Im EURORDIS Barometer 2024 berichteten mehr als 60 % der Familien mit SE über erhebliche finanzielle Einbußen, mehr als 40 % über psychische Belastungen und soziale Isolation. Auch in diesen Feldern sieht NAMSE Handlungsbedarf. Menschen mit einer SE oder einem begründeten klinischen Verdacht sollen bei der Organisation von Heil- und Hilfsmitteln, Pflege, Rehabilitation und sozialem Unterstützungsbedarf mehr Hilfe erhalten. 

Der Frage, welche Infrastruktur für eine bessere Versorgung der seltenen Krankheiten benötigt wird, ging die Initiative change4RARE nach, der u. a. Prof. Dr. Christof von Kalle, tätig als Leiter des Bereichs Klinisch-Translationale Forschung am Berlin Institute of Health (BIH) der Berliner Charité und aktiver Unterstützer der Nationalen Dekade gegen den Krebs, angehört. 
Kritisch heben die Expert:innen auch die unzureichenden Mittel für die ZSE hervor. Vier Millionen Betroffene stünden einer lückenhaften Versorgung gegenüber, weil 38 % der ZSE ausschließlich über Pauschalen der Hochschulambulanzen und weitere 41 % über Mischvergütungen finanziert würden. 

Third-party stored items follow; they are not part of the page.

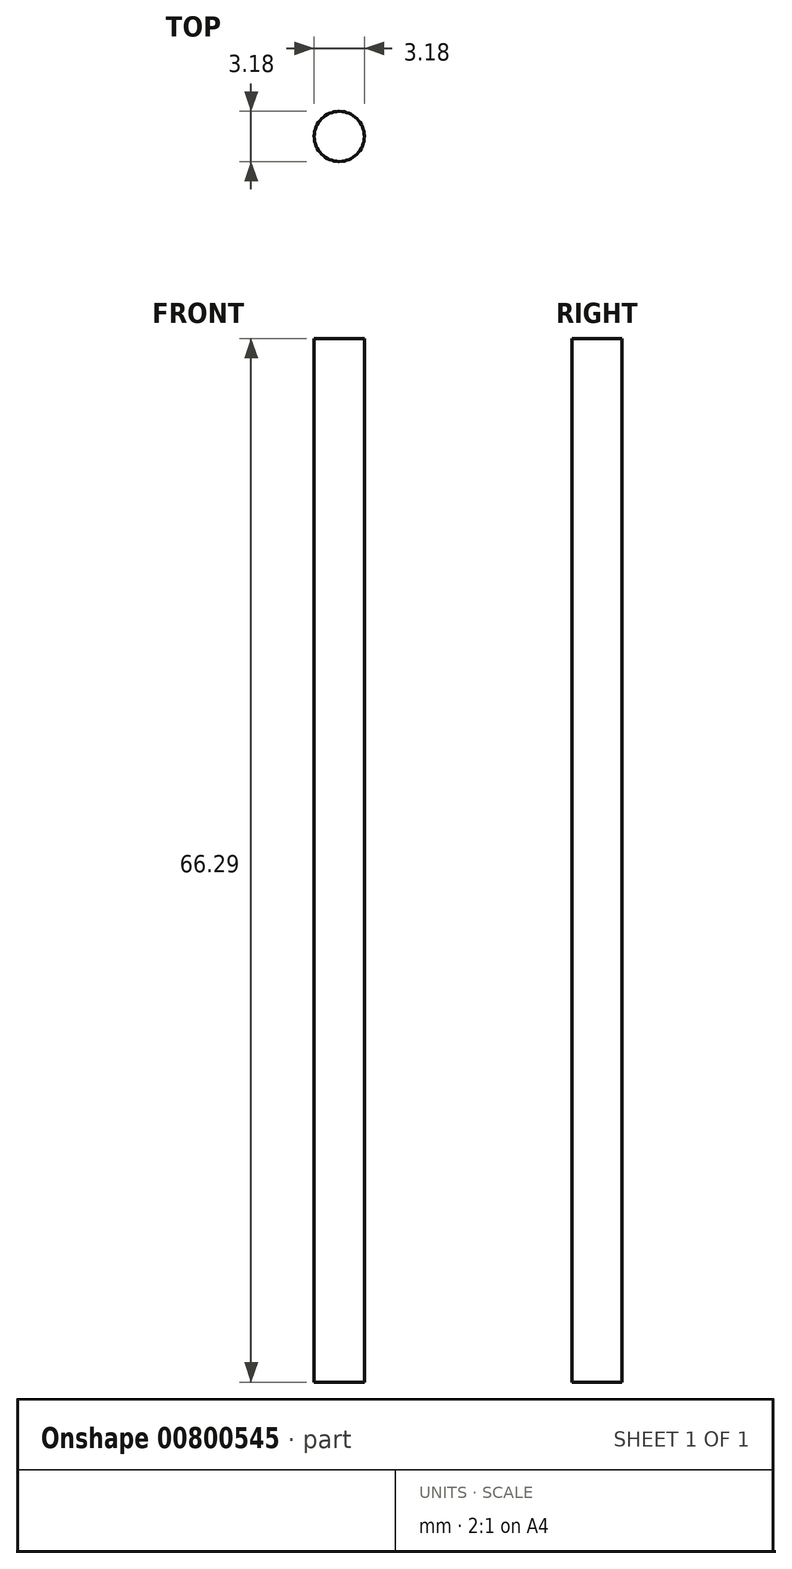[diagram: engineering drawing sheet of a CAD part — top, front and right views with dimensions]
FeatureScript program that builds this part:
annotation { "Feature Type Name" : "Feature", "Feature Type Description" : "" }
export const myFeature = defineFeature(function(context is Context, id is Id, definition is map)
    precondition{}
    {
        {
            var Q0;
            Q0=qCreatedBy(makeId("Top.planeOp"),FACE);
            var sketch = newSketch(context, id + "F0", { "sketchPlane" : qUnion([Q0])});
            skCircle(sketch, "E0", {"center": v(0, 0) * mm, "radius": 1.6 * mm});
            skSolve(sketch);
        }
        {
            var Q0;
            Q0=makeQuery(id+"F0.imprint","IMPRINT",FACE,{"disambiguationData":[TD([[makeQuery(id+"F0.imprint","IMPRINT",EDGE,{"derivedFrom":sQuery(id+"F0.wireOp",EDGE,"E0")}),1.0]])]});
            extrude(context, id + "F1", {"entities" : qUnion([Q0]), "depth" : 66.3 * mm, "offsetDistance" : 25.4 * mm});
        }
    });
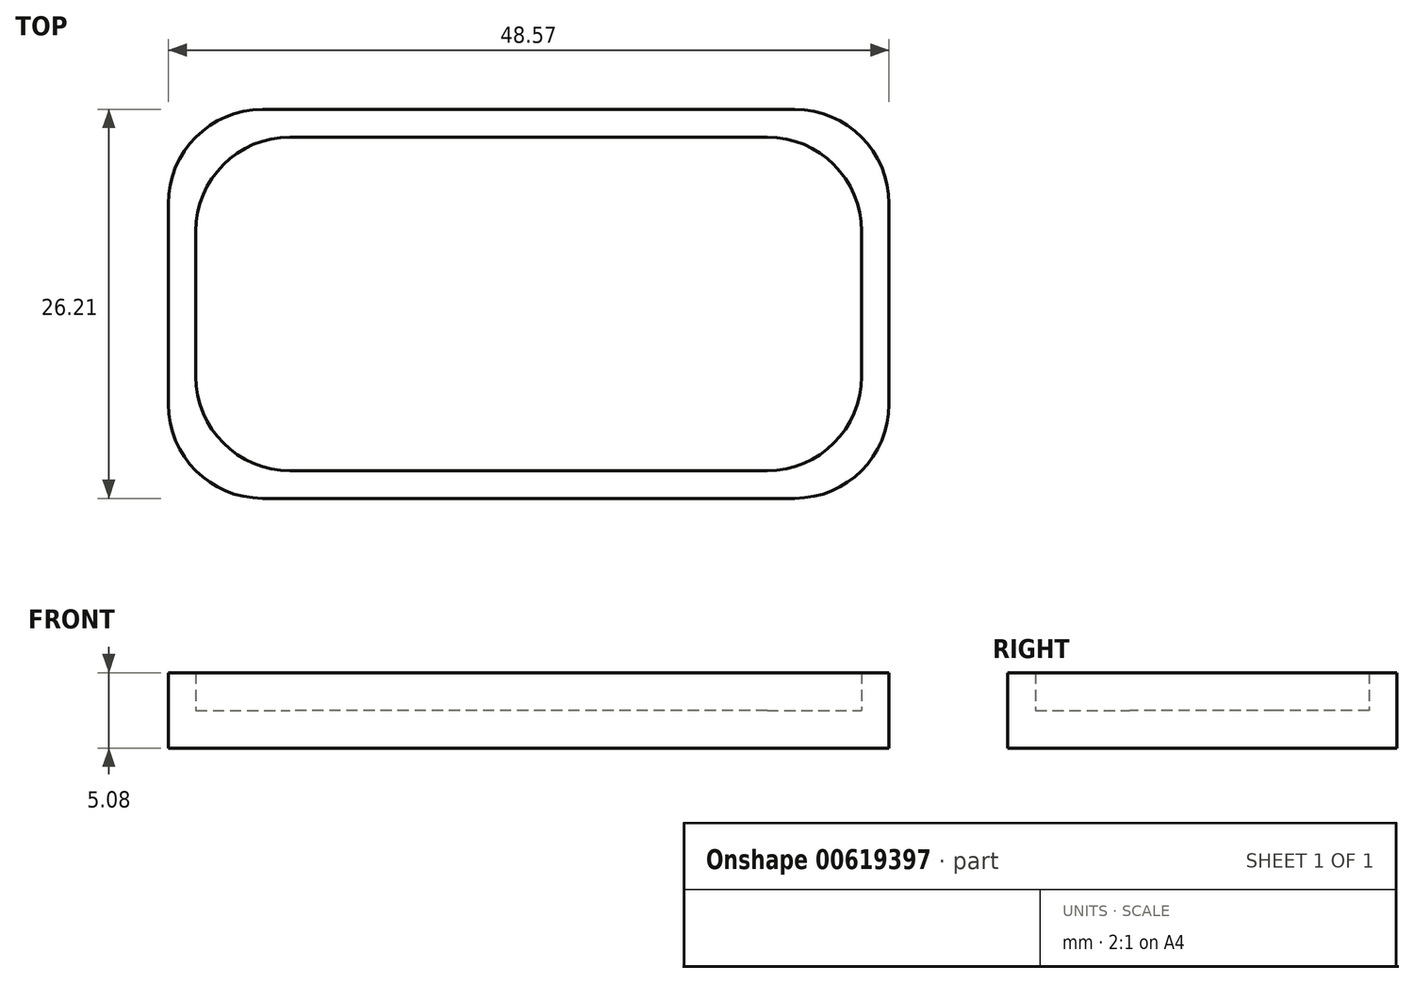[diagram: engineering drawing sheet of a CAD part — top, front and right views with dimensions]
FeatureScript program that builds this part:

Als Lösung wird eine SE-Sonderpauschale vorgeschlagen sowie die Aufhebung mengenmäßiger Budgetgrenzen für telemedizinische Leistungen insbesondere bei den seltenen Erkrankungen. Laut der change4RARE-Betrachtung sind ebenso überregionale Vergütungsmodelle wichtig, die Zentren ermöglichten auch außerhalb ihres klassischen Einzugsgebiets zu beraten und zu begleiten. 

Weitere Vorschläge sind:

  • Interdisziplinär abrechenbare Fallbesprechungen – auch zwischen niedergelassenen Ärzt:innen, Klinikambulanzen und universitären Einrichtungen,  
  • Integration von Telemedizin in die Regelversorgung, z. B. über die Ambulante Spezialfachärztliche Versorgung, über Versorgungspfade oder §140a SGB V,
  • interoperable, datenschutzkonforme Plattformlösungen, an denen sich beteiligte Leistungserbringer anschließen können,
  • verbindliche Regelungen zur Dokumentation telemedizinischer Leistungen, sodass Patient:innen Zugriff auf relevante Befunde erhalten. Weiterbehandelnde Ärzt:innen sollten unkompliziert Einsicht erhalten können, um Kontinuität in der Versorgung zu gewährleisten.